Sun, Google to jointly promote each other's platforms

Mountain View (CA) - In what many observers believe to be the beginning of something , without any clear concensus as to what just yet, Sun Microsystems CEO Scott McNealy and Google CEO Eric Schmidt announced a joint promotional arrangement. Starting soon, Sun will agree to include the Google Toolbar as part of its Java Runtime Engine. In exchange, Google will agree to promote Sun’s OpenOffice applications suite.

No further terms of the marketing deal were discussed, although the two chiefs acknowledged that a reverse deal - making the JRE available with downloads of the Google Toolbar - is being considered. The two companies did not announce a joint development deal for any future technologies, as many had anticipated.

Early this afternoon, CNBC quoted analysts attending the meeting as saying that Google’s move could fly in the face of Microsoft’s upcoming expansion of its Office suite. Future application functionality, they foresaw, could be downloaded through Google on an "a la carte " basis, rather than installed permanently on the user’s system. The report noted Sun’s stewardship in Java, and Google’s current experiments in related technologies for its own product offerings.
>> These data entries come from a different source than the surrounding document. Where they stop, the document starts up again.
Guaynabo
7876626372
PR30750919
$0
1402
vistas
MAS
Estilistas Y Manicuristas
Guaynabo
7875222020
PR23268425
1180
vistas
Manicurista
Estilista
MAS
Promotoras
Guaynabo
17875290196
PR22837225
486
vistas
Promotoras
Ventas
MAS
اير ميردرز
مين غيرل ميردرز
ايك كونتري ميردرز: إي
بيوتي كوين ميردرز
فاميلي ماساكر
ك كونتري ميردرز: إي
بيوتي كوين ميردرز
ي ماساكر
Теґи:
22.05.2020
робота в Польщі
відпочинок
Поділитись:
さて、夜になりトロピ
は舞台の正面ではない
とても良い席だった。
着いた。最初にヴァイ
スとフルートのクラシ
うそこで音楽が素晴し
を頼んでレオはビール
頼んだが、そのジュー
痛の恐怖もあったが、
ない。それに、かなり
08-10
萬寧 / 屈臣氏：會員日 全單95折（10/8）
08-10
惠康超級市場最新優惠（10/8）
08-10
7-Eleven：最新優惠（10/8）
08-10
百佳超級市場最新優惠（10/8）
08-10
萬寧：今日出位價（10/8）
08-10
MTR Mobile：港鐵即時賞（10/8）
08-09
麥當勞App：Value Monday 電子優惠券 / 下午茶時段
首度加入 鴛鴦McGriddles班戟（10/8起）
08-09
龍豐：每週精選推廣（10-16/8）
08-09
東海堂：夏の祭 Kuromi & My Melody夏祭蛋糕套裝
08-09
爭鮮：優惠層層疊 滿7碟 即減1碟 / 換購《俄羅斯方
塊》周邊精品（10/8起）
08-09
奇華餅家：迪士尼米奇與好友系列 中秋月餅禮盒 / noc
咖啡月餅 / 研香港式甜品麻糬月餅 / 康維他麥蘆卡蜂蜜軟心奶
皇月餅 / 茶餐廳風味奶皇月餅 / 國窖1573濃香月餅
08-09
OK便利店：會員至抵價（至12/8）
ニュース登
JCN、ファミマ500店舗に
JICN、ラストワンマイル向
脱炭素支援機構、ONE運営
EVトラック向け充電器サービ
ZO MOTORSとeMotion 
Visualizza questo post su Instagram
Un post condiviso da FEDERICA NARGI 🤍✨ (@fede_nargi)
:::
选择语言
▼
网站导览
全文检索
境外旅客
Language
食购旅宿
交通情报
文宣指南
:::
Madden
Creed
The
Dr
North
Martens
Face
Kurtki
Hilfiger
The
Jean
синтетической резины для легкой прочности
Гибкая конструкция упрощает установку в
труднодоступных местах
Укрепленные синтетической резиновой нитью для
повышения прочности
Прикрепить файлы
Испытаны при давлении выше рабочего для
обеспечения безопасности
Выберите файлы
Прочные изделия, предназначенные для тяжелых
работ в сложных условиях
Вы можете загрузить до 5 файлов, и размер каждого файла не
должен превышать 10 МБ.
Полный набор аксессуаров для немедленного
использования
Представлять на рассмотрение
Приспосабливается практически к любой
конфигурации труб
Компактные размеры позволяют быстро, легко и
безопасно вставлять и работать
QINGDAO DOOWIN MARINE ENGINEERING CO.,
What the report did not mention, however, was that Google’s experiments do not involve Java, Sun’s programming platform for multiple environments, but instead Asynchronous JavaScript, an open technology based on a programming language for the Web whose syntax is modeled upon Java, but which does not use the Java Runtime Engine. JavaScript was created by Netscape, and Sun does not lead its development, although it does support JavaScript with some tools and documentation. Asynchronous JavaScript (AJAX) is an open technology to endow Web browsers and other client-side applications with more functionality.

The Google/Sun joint announcement today apparently does not concern AJAX, or any Google project that uses AJAX. However, OpenOffice 2.0 does include tools with which users can generate so-called XForms, that are deployable on other users’ systems by means of AJAX.